Breite Themenpalette
Schwerpunktmäßig beschäftigte sich die Tagung mit Themen wie „Medienangebote für junge Menschen in Haft und Arrest – zwischen Bücherwelten und Cyberspace“, die „Bedeutung der digitalen Bildung für die Berufsausbildung in den Jugendvollzugsanstalten“, „Ethik im Justizvollzug“ oder „Angebote der Psychohygiene“. Ferner ging es vor allem um die „Evaluation der sozialtherapeutischen Behandlung im Jugendvollzug – Metaanalysen zum Jugendvollzug“ und die „Evaluation der Qualifizierungs- und Behandlungsmaßnahmen im bayerischen Jugendvollzug“.
Abgerundet wurde das Programm mit Besichtigungen der Justizvollzugsanstalten Ebrach und Würzburg inklusive der dortigen Jugendarrestanstalt, als auch mit Abstechern in die Ebracher Klosterkirche, die Würzburger Residenz, auf den Baumwipfelpfad Steigerwald und in das Steigerwald-Zentrum in Handthal.
Die Ursprünge der heutigen Bundesarbeitsgemeinschaft gehen auf die Deutsche Vereinigung für Jugendgerichte und Jugendgerichtshilfen (DVJJ) und den 1. Jugendgerichtstag im Jahre 1909 zurück. Im Vordergrund stehen die Förderung der Jugendhilfe im Allgemeinen und die der Fürsorge für Strafgefangene und ehemalige Strafgefangene im Besonderen. Die Vereinigung hat dabei das Ziel, die mit der Jugendkriminalität zusammenhängenden Fragen unter Berücksichtigung der wissenschaftlichen Erkenntnisse und praktischen Erfahrungen zu erörtern und in diesem Zusammenhang nach Lösungen zu suchen.

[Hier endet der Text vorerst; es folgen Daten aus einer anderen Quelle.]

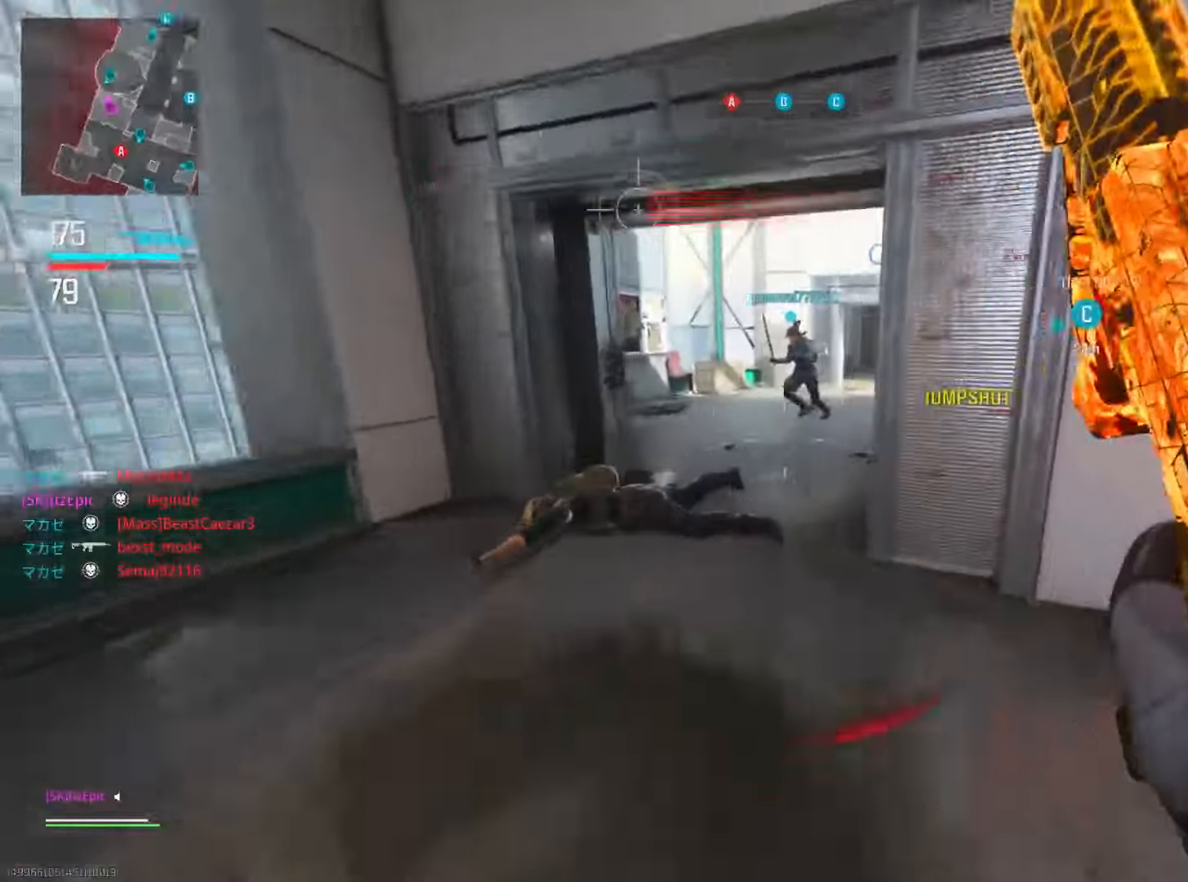
{"buttons": [], "left_stick": "up", "right_stick": "right", "events": [[34, "right_stick", "center"], [184, "right_stick", "right"], [234, "R3", "down"], [418, "R3", "up"]]}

Bundesweite Arbeitsgemeinschaft
Die aktiven Jugendanstaltsleiterinnen und –leiter sowie besonderen Vollstreckungsleiterinnen und –leiter aus den einzelnen Bundesländern hatten sich 2013 als eigene Bundesarbeitsgemeinschaft selbstständig gemacht. Seitdem handelt es sich nur noch um eine mit der DVJJ kooperierende Arbeitsgruppe.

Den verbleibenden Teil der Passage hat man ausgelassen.